Captain Wm. Smith did fine work with the Lady Falkland. He was very fortunate in making fast passages. He emigrated to the States, and for a time sailed on the Lakes. I spent a. day with him in Detroit in 1872.

Captain Jas. Smith of the Mearns was a brother. Captain Williams, of the Ant, shot a crimp in Quebec with coffee beans, but never went back to the St. Lawrence afterwards.

I remember Miss Gilmour arriving at Port Glasgow from Miramichi on board the Oxford. She afterwards married Mr. Jas. Anderson, younger son of Mr. Jas. Anderson junior. Highoim, Port Glasgow. He commenced shipbuilding in Quebec under the firm of Provan & Anderson, but was not successful. He returned home, and was appointed local agent here for the Royal Bank of Scotland. Mrs. Anderson died here about three years ago.

Another story of the figurehead is, that one of the shipmasters asked Mr. Gilmour senior to put a cutwater and figurehead on the ship he commanded. Mr. Gilmour's reply was short and to the point: 'It's a figurehead on the poop I want.'

Mr. John Wood, shipbuilder, purchased a mast piece from P., G. & Co., but in the dressing it was found to be rotten, so Mr. Wood demanded a reduction of the price, but Mr. Gilmour replied: 'Your eye was your merchant, had you found a diamond in it you would not have brought it to me.'

In 1874 I saw a quantity of teak timber in the West India Dock, London, marked Ann Rankin. Captain John McArthur who was Master of the A. R. on that voyage, told me that he brought that timber home a great many years previous to that date.

No doubt you are aware that John Laird & Sons were P., G. & Co.'s agents at Port Glasgow from the time they (P., G. & Co.) commenced business until they retired. J. L. & S. not only acted as their agents, but took charge of and measured all their imports. They were also joiners, block-makers, and blacksmiths, and as such did all the necessary repairs to the ships in these branches, and further provided all the outfit in these departments for the new ships built at Quebec, including the iron knees, breasthooks, etc. etc.

I knew Mr.

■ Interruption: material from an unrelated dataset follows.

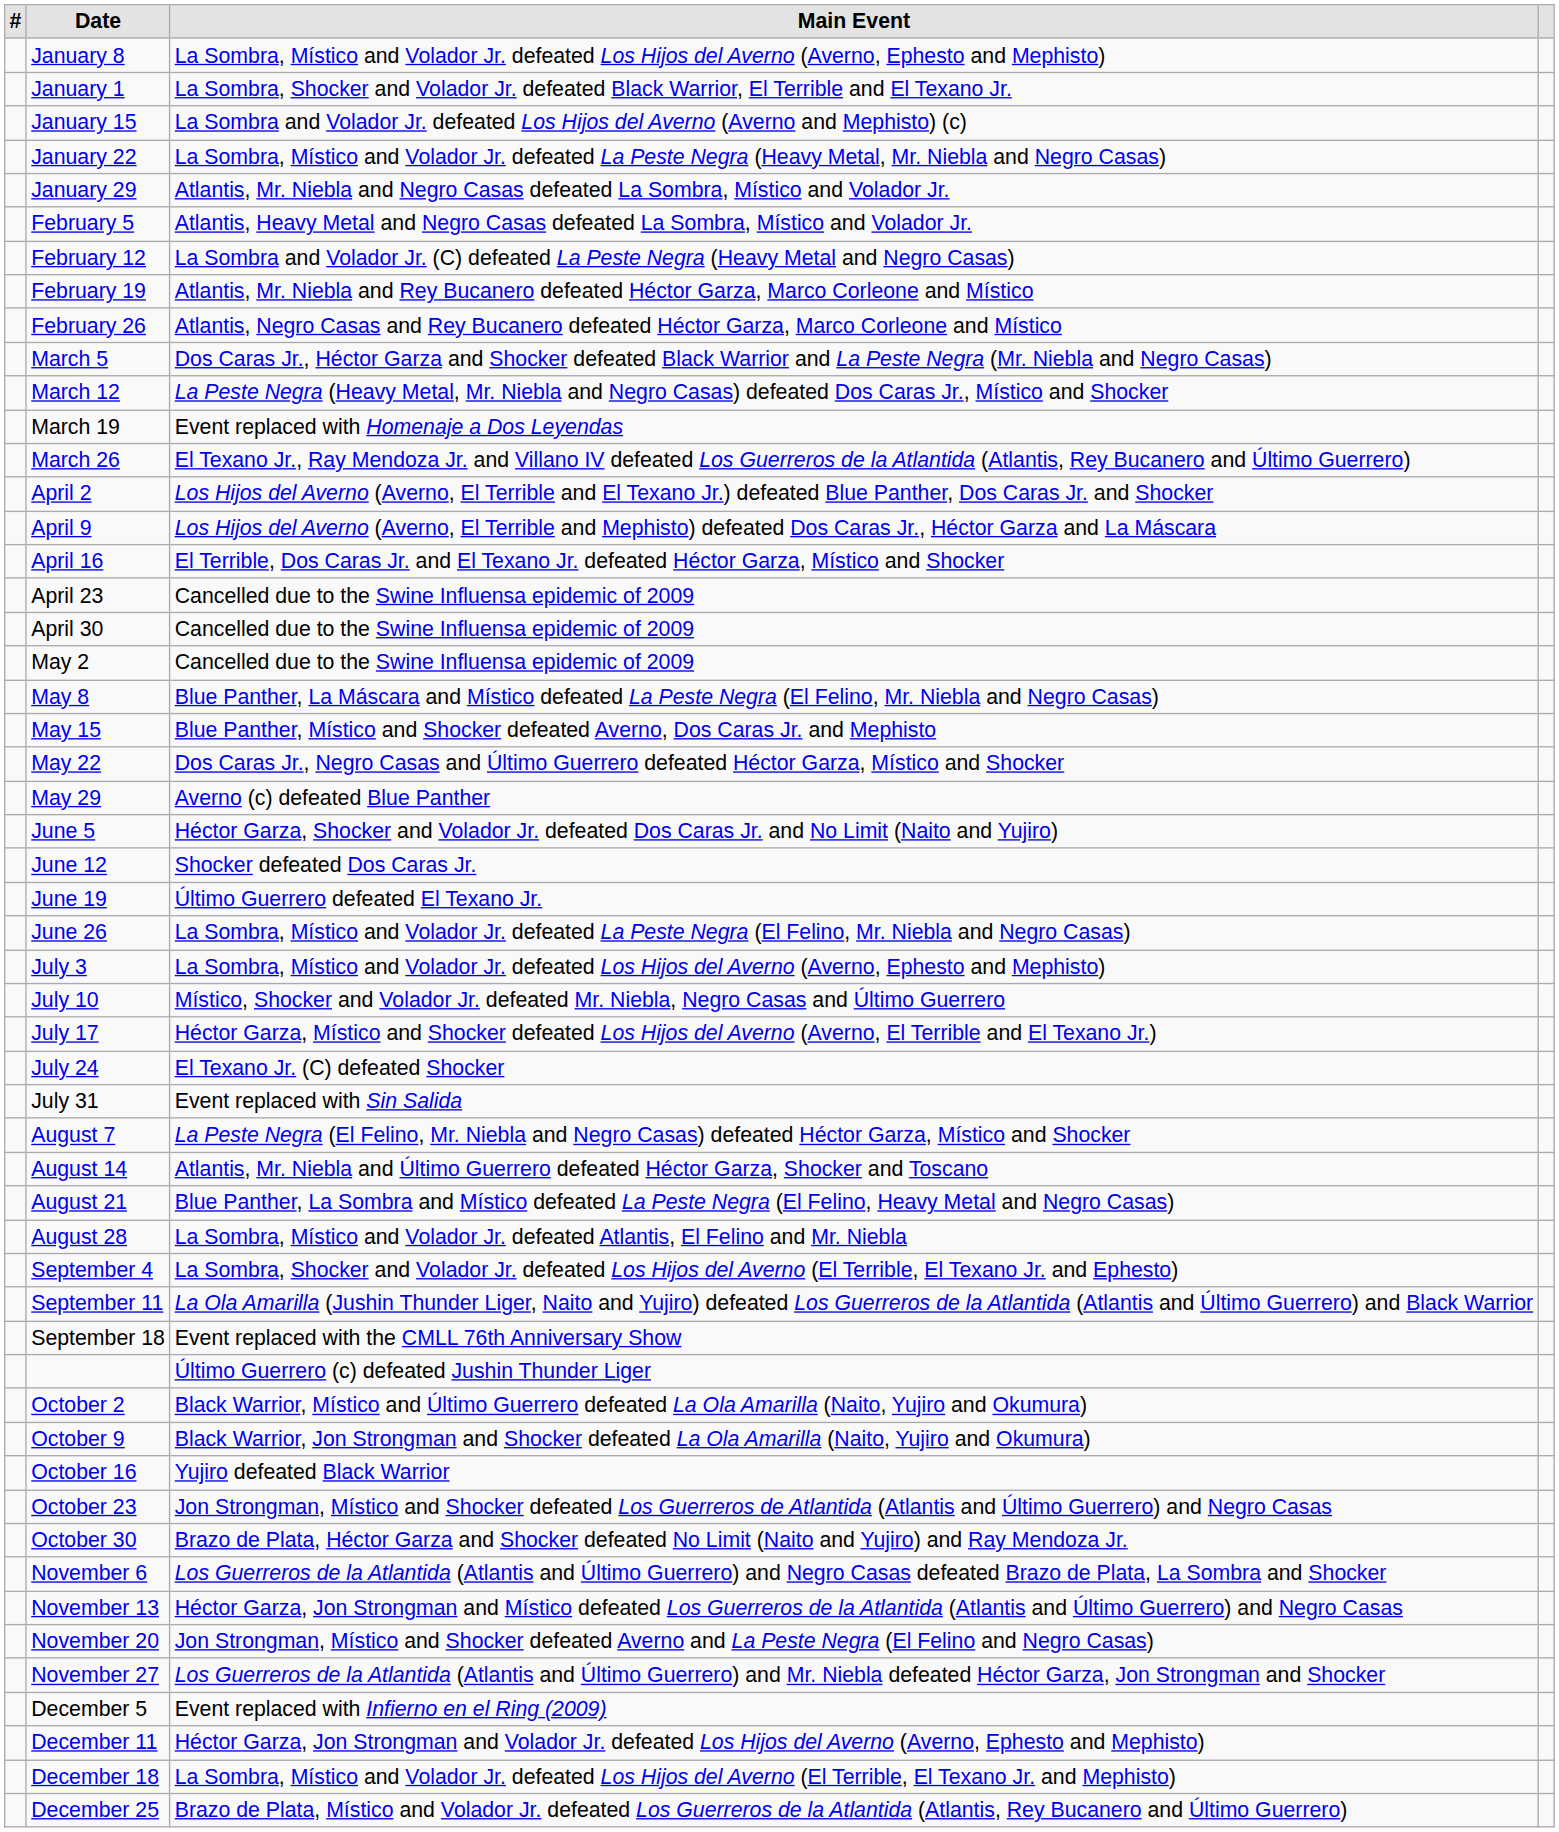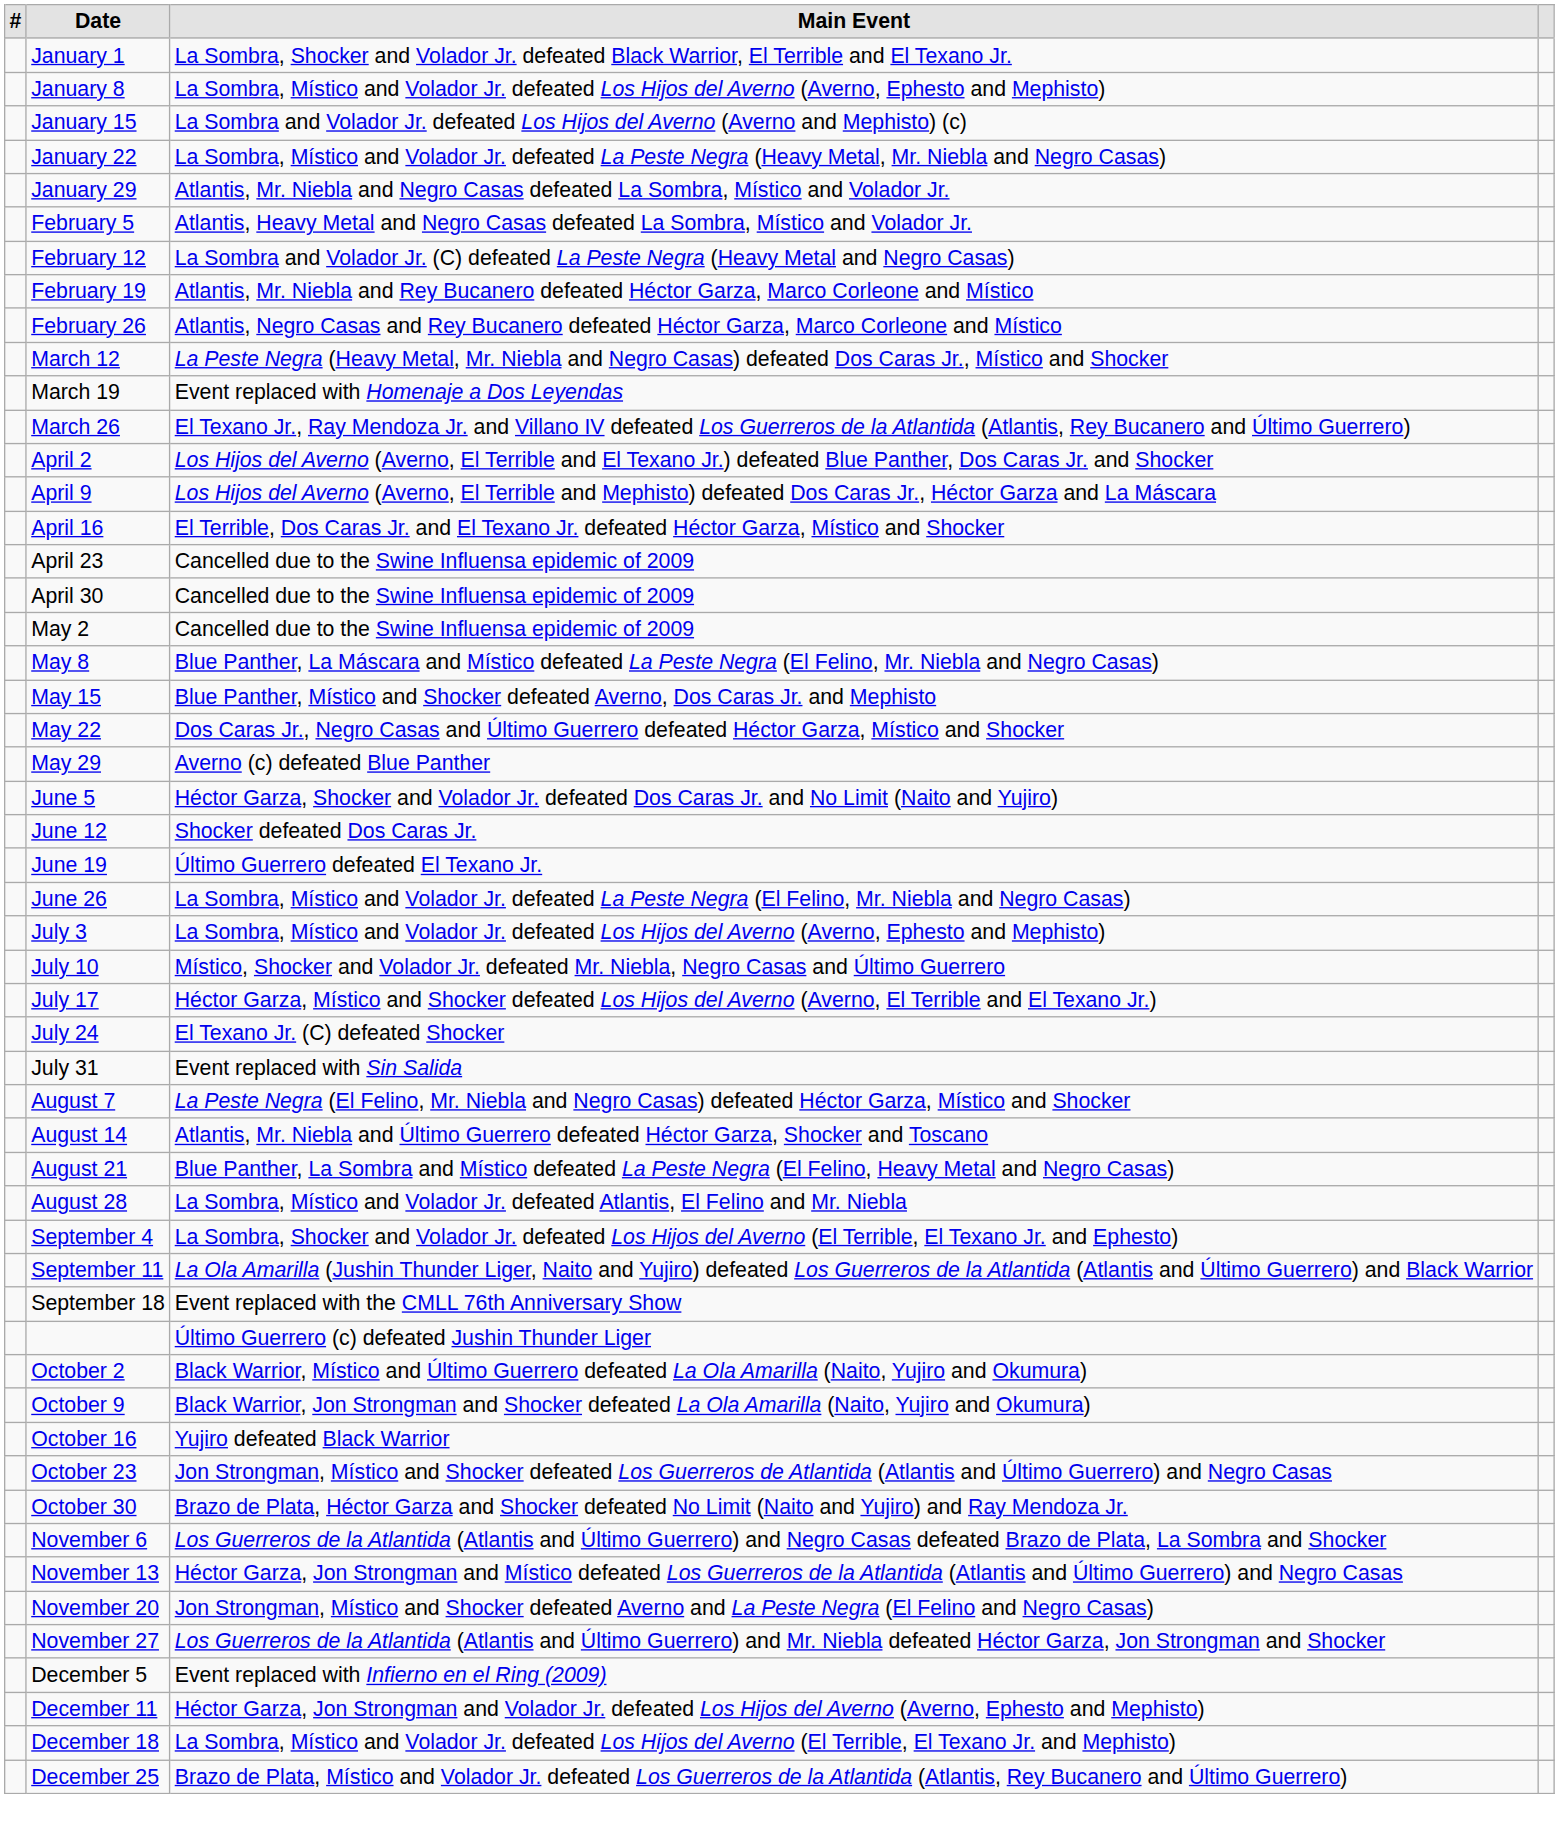rows swapped: January 1 <-> January 8
- row: March 5 | Dos Caras Jr., Héctor Garza and Shocker defeated Black Warrior and La Peste Negra (Mr. Niebla and Negro Casas)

Allan Gilmour senior by sight only. He was a man over the average height, strong and muscular, bronze complexion, carried his head well forward, with a purpose and determination in his looks. He took long steps and walked quick.

I now occupy J. Laird & Sons' old office, and am writing this in the room where Mr. Allan Gilmour transacted his business when in Port Glasgow.

ROBERT DAVIE.

Port Glasgow,
30th December, 1909.
(Written in his 83rd year—a fine bold hand).